Given Indonesia’s potential, its inclusion in the TPP is indispensable. In fact, a recent IMF (International Monetary Fund) forecast posits Indonesia to sustain close to 5.6% average annual growth, starting this year, going up to 2020, standing third after India (7.6%) and China (6.2%).
Furthermore, Indonesia is a country of relatively little debt compared to the US itself and India. The ratio of public debt to GDP in the US is 100%, in India it’s 50%, and in Indonesia it’s only 27%. Coupled with a populist reform-minded leadership stabilising the country, and making it more business-friendly by opening up industries and enacting fiscally responsible measures like abolishing fuel subsidies, investors are assured of high returns by virtue of prolonged boost to productivity.
If the US doesn’t jump on this growth bandwagon, China will ride it to the ground, leaving nothing behind for Washington and its friends. And it’s not too late. The US can leverage China’s brutally indebted economy hanging off the precipice; its non-financial debt now stands at 250% of GDP.
This egregious debt trickles down to the “well-performing” companies in pursuit of foreign acquisitions. American firms with capital to invest abroad tend to have better balance sheets, and therefore are more likely to upend Chinese competitors in the long run.

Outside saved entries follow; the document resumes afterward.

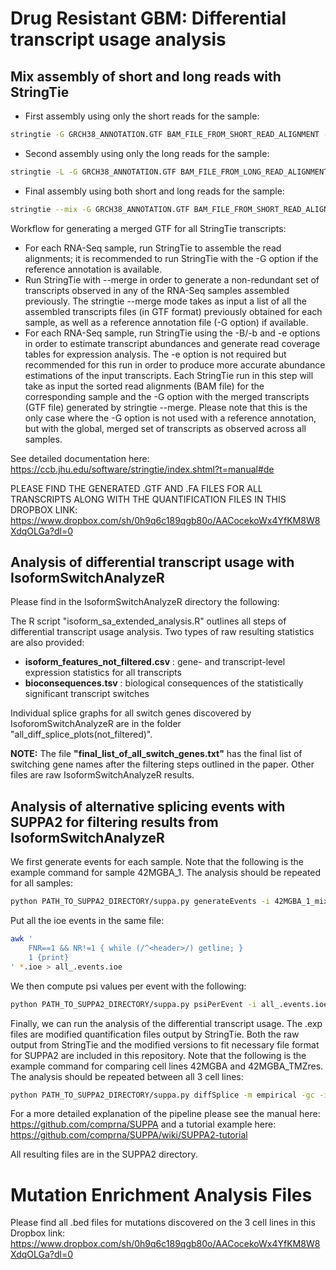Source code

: # Drug Resistant GBM: Differential transcript usage analysis
## Mix assembly of short and long reads with StringTie

- First assembly using only the short reads for the sample:
```sh
stringtie -G GRCH38_ANNOTATION.GTF BAM_FILE_FROM_SHORT_READ_ALIGNMENT -o OUTPUT_GTF_NAME
```
- Second assembly using only the long reads for the sample:
```sh
stringtie -L -G GRCH38_ANNOTATION.GTF BAM_FILE_FROM_LONG_READ_ALIGNMENT -o OUTPUT_GTF_NAME
```

- Final assembly using both short and long reads for the sample:
```sh
stringtie --mix -G GRCH38_ANNOTATION.GTF BAM_FILE_FROM_SHORT_READ_ALIGNMENT BAM_FILE_FROM_LONG_READ_ALIGNMENT -o OUTPUT_GTF_NAME
```


Workflow for generating a merged GTF for all StringTie transcripts:

- For each RNA-Seq sample, run StringTie to assemble the read alignments; it is recommended to run StringTie with the -G option if the reference annotation is available.
- Run StringTie with --merge in order to generate a non-redundant set of transcripts observed in any of the RNA-Seq samples assembled previously. The stringtie --merge mode takes as input a list of all the assembled transcripts files (in GTF format) previously obtained for each sample, as well as a reference annotation file (-G option) if available.
- For each RNA-Seq sample, run StringTie using the -B/-b and -e options in order to estimate transcript abundances and generate read coverage tables for expression analysis. The -e option is not required but recommended for this run in order to produce more accurate abundance estimations of the input transcripts. Each StringTie run in this step will take as input the sorted read alignments (BAM file) for the corresponding sample and the -G option with the merged transcripts (GTF file) generated by stringtie --merge. Please note that this is the only case where the -G option is not used with a reference annotation, but with the global, merged set of transcripts as observed across all samples. 

See detailed documentation here: https://ccb.jhu.edu/software/stringtie/index.shtml?t=manual#de


PLEASE FIND THE GENERATED .GTF AND .FA FILES FOR ALL TRANSCRIPTS ALONG WITH THE QUANTIFICATION FILES IN THIS DROPBOX LINK: https://www.dropbox.com/sh/0h9q6c189qgb80o/AACocekoWx4YfKM8W8XdqOLGa?dl=0

## Analysis of differential transcript usage with IsoformSwitchAnalyzeR
Please find in the IsoformSwitchAnalyzeR directory the following:

The R script "isoform_sa_extended_analysis.R" outlines all steps of differential transcript usage analysis. Two types of raw resulting statistics are also provided:
- **isoform_features_not_filtered.csv** : gene- and transcript-level expression statistics for all transcripts
- **bioconsequences.tsv** : biological consequences of the statistically significant transcript switches

Individual splice graphs for all switch genes discovered by IsoforomSwitchAnalyzeR are in the folder "all_diff_splice_plots(not_filtered)".

**NOTE:** The file **"final_list_of_all_switch_genes.txt"** has the final list of switching gene names after the filtering steps outlined in the paper. Other files are raw IsoformSwitchAnalyzeR results.

## Analysis of alternative splicing events with SUPPA2 for filtering results from IsoformSwitchAnalyzeR

 We first generate events for each sample. Note that the following is the example command for sample 42MGBA_1. The analysis should be repeated for all samples:
```sh
python PATH_TO_SUPPA2_DIRECTORY/suppa.py generateEvents -i 42MGBA_1_mix.gtf -o 42MGBA_1.events -e SE SS MX RI FL -f ioe
```
Put all the ioe events in the same file:
```sh
awk '
    FNR==1 && NR!=1 { while (/^<header>/) getline; }
    1 {print}
' *.ioe > all_.events.ioe
```

We then compute psi values per event with the following:
```sh
python PATH_TO_SUPPA2_DIRECTORY/suppa.py psiPerEvent -i all_.events.ioe -e t_data_modified.ctab -o 42MGBA_1_events
```
Finally, we can run the analysis of the differential transcript usage. The .exp files are modified quantification files output by StringTie. Both the raw output from StringTie and the modified versions to fit necessary file format for SUPPA2 are included in this repository. Note that the following is the example command for comparing cell lines 42MGBA and 42MGBA_TMZres. The analysis should be repeated between all 3 cell lines:
```sh
python PATH_TO_SUPPA2_DIRECTORY/suppa.py diffSplice -m empirical -gc -i all_events.ioe -p 42MGBA_events.psi 42MGBA_TMZres_events.psi -e 42MGBA.exp 42MGBA_TMZres.exp  -o 42MGBA_vs_42MGBA_TMZres
```
For a more detailed explanation of the pipeline please see the manual here: https://github.com/comprna/SUPPA
and a tutorial example here: https://github.com/comprna/SUPPA/wiki/SUPPA2-tutorial

All resulting files are in the SUPPA2 directory.

# Mutation Enrichment Analysis Files

Please find all .bed files for mutations discovered on the 3 cell lines in this Dropbox link:
https://www.dropbox.com/sh/0h9q6c189qgb80o/AACocekoWx4YfKM8W8XdqOLGa?dl=0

As China’s faltering economy engenders revelations of structural weaknesses inside its investing apparatus, the TPP will inadvertently grow stronger, paving the way for Obama’s “Pivot to Asia” policy to adopt a more assertive posture in the region.
However, this is only possible through pre-emptive economic patronage of developing nations in Southeast Asia like Indonesia, the Philippines, Cambodia, and Laos. Soft power may be Obama’s only power in this plight.